Shares of Comcast (CMCSA) fell as much as 7.5% on Monday after Dave Watson, president and CEO of Comcast Cable, said the company expects the number of broadband subscribers to decline by more than 100,000 in the current quarter.
Wall Street had expected the number of broadband subscribers to decline by about 63,300, according to Bloomberg’s latest consensus estimates.
The afternoon stock move represented the biggest intraday drop since April 25.
“If you look at the first half of the year, we lost about 100,000 [broadband subscribers] – just under 100,000 per quarter in the first half of the year,” Watson said Monday at a UBS media conference in New York City.

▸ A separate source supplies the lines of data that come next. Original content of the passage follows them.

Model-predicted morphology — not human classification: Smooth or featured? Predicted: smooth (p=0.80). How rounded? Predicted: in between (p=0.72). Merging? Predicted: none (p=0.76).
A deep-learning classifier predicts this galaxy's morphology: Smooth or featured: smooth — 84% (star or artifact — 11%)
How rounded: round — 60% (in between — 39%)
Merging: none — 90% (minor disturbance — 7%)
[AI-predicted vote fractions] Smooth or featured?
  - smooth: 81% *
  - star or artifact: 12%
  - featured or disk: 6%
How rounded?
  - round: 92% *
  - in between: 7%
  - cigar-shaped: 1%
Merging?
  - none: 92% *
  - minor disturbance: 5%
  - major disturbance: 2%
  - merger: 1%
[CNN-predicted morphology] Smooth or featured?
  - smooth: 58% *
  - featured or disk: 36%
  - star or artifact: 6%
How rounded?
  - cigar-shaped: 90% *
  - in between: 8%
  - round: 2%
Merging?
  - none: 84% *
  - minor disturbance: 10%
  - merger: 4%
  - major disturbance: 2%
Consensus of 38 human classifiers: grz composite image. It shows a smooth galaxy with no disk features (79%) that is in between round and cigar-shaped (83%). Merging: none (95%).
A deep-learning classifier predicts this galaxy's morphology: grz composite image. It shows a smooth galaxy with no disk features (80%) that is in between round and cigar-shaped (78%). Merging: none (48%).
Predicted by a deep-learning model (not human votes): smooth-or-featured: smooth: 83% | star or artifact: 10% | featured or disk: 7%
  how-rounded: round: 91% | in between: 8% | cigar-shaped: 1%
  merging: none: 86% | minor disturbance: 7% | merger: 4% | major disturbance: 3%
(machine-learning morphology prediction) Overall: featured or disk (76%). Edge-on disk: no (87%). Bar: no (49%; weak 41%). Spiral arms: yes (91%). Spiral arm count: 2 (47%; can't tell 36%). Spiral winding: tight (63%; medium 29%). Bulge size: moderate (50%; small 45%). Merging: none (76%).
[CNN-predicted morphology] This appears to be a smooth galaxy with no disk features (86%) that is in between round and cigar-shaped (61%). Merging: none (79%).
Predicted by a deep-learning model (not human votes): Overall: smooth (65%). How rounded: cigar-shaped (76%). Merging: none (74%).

“You go into the third quarter and on the shoulders of the Olympic marketing wave, the students return, the seasonal dynamics are good, and then a competitor’s strike. These three things drove improvements in performance in the third quarter [but the fourth quarter] looks more like the first half of the year.”
In the third quarter, Comcast lost 87,000 Internet customers as Watson described the current broadband market as “competitively intense.”

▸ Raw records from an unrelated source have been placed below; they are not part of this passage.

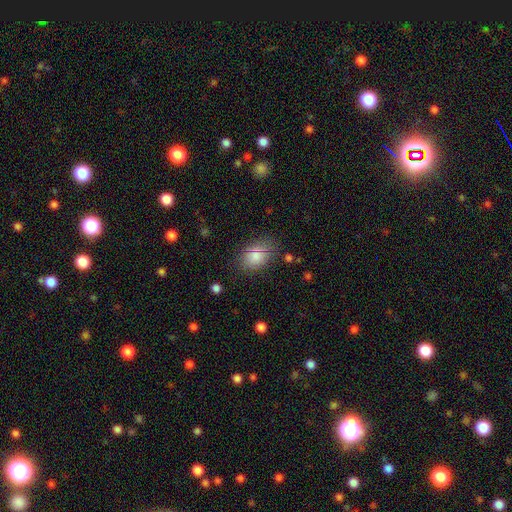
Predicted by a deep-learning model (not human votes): The model was most divided on "merging": none: 76%, minor disturbance: 17%, major disturbance: 5%, merger: 2%. More confident: how rounded — in between (80%); smooth or featured — smooth (80%).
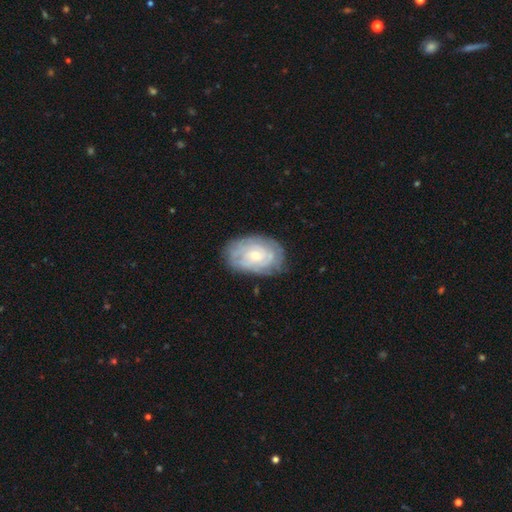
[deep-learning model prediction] Smooth or featured?
  - featured or disk: 69% *
  - smooth: 25%
  - star or artifact: 6%
Edge-on disk?
  - no: 96% *
  - yes: 4%
Bar?
  - no: 77% *
  - weak: 20%
  - strong: 3%
Spiral arms?
  - yes: 82% *
  - no: 18%
Spiral winding?
  - tight: 72% *
  - medium: 21%
  - loose: 7%
Spiral arm count?
  - can't tell: 59% *
  - 2: 15%
  - 3: 10%
  - 4: 7%
  - more than 4: 4%
  - 1: 4%
Bulge size?
  - small: 58% *
  - moderate: 36%
  - large: 2%
  - none: 2%
  - dominant: 1%
Merging?
  - none: 75% *
  - minor disturbance: 18%
  - major disturbance: 6%
  - merger: 1%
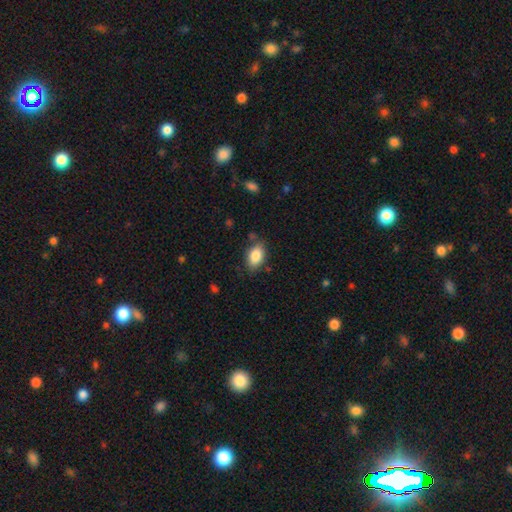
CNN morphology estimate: Overall: smooth (85%). How rounded: in between (90%). Merging: none (79%).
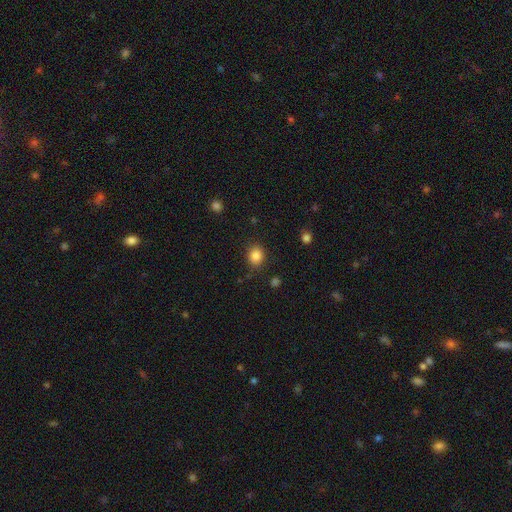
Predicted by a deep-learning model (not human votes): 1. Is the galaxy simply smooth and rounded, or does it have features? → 85% smooth, 11% star or artifact, 5% featured or disk.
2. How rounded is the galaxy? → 71% round, 29% in between, 1% cigar-shaped.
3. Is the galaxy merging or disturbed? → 85% none, 10% minor disturbance, 3% major disturbance, 2% merger.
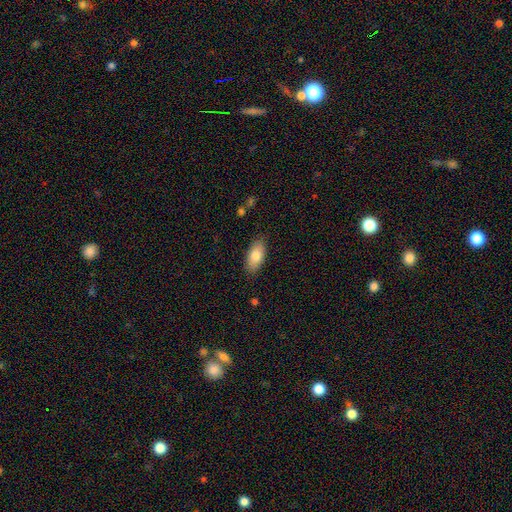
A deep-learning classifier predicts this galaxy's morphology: A smooth galaxy with no disk features (81%) that is in between round and cigar-shaped (91%). Merging: none (86%).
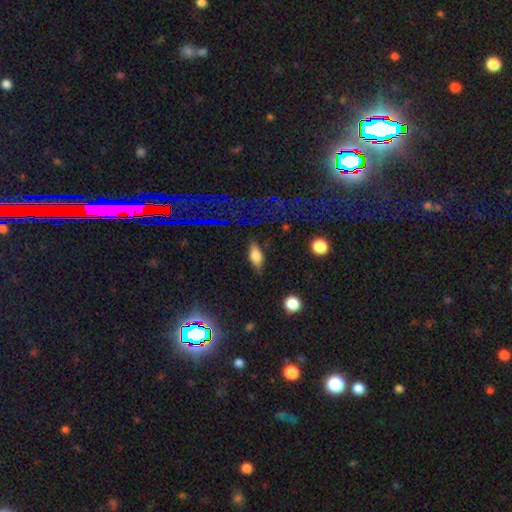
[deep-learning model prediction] A smooth galaxy with no disk features (62%) that is in between round and cigar-shaped (75%). Merging: none (77%).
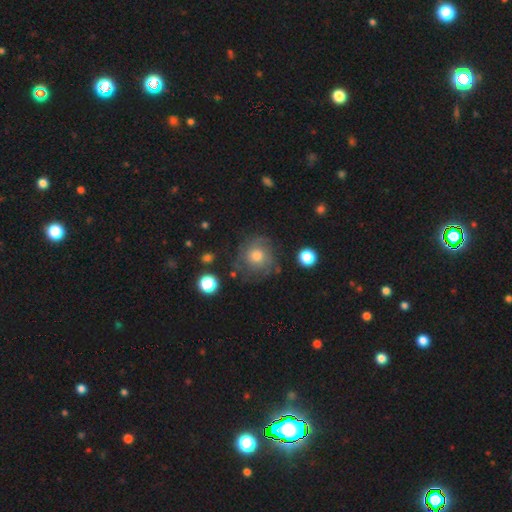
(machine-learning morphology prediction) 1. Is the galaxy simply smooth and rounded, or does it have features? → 56% smooth, 30% featured or disk, 14% star or artifact.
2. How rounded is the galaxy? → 89% round, 10% in between, 1% cigar-shaped.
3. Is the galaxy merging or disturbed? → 74% none, 16% minor disturbance, 7% major disturbance, 2% merger.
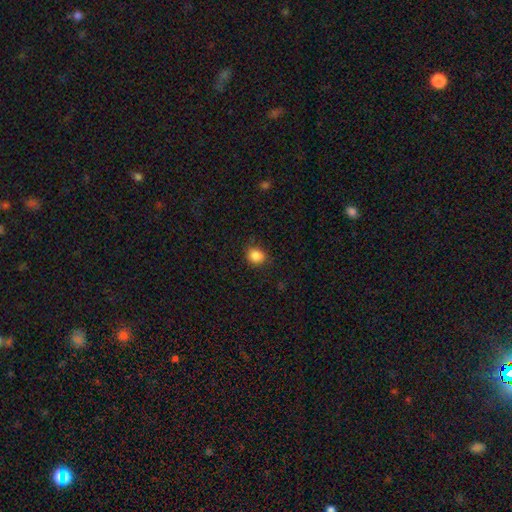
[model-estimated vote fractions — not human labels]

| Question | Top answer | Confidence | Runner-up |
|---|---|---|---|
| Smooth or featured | smooth | 86% | star or artifact (10%) |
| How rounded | round | 71% | in between (28%) |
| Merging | none | 80% | minor disturbance (15%) |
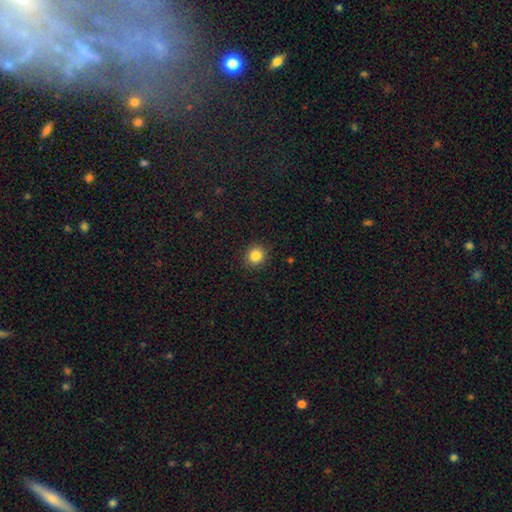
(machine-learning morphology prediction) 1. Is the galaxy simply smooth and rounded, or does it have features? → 85% smooth, 10% star or artifact, 4% featured or disk.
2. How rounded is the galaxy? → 86% round, 13% in between, 1% cigar-shaped.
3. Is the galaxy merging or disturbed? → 90% none, 6% minor disturbance, 2% major disturbance, 1% merger.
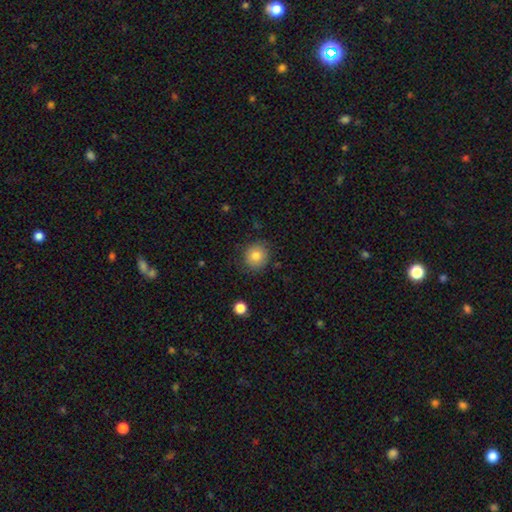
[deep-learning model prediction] Smooth or featured? smooth (81%)
How rounded? round (89%)
Merging? none (85%)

Wireless carriers such as Verizon (VZ), T-Mobile (TMUS) and AT&T (T) have entered the space with more flexible offerings to attract lower-income consumers. All three of these companies saw subscriber growth in the third quarter.
Together with increased competition, the two hurricanes in the Southeast earlier this fall likely escalated broadband losses by about 10,000 and contributed to a “small impact” on average revenue per user (ARPU), Watson said.
He expects ARPU for the current quarter to remain “at the lower end” of a range between 3% and 4%.
“So if you put all these things together and look at the fourth quarter, we could be looking at a fourth quarter broadband subscriber loss of just over 100,000,” he said. “This keeps things competitively intense, but consistent with earlier parts of the year.”
Comcast’s broadband woes come as the company also reported a decline of 365,000 TV consumers as more consumers cut the cord in favor of cheaper streaming services.
The company said last month it would divest its cable business, with the exception of Bravo, after teasing the possibility just a few weeks earlier. At the time, the company said it wanted to “play offense” to combat an industry burdened by increasing cord-cutting.
The spun-off company, tentatively called SpinCo, will house most of NBCUniversal’s cable television networks, including USA Network, CNBC, MSNBC, Oxygen, E!, SYFY and Golf Channel.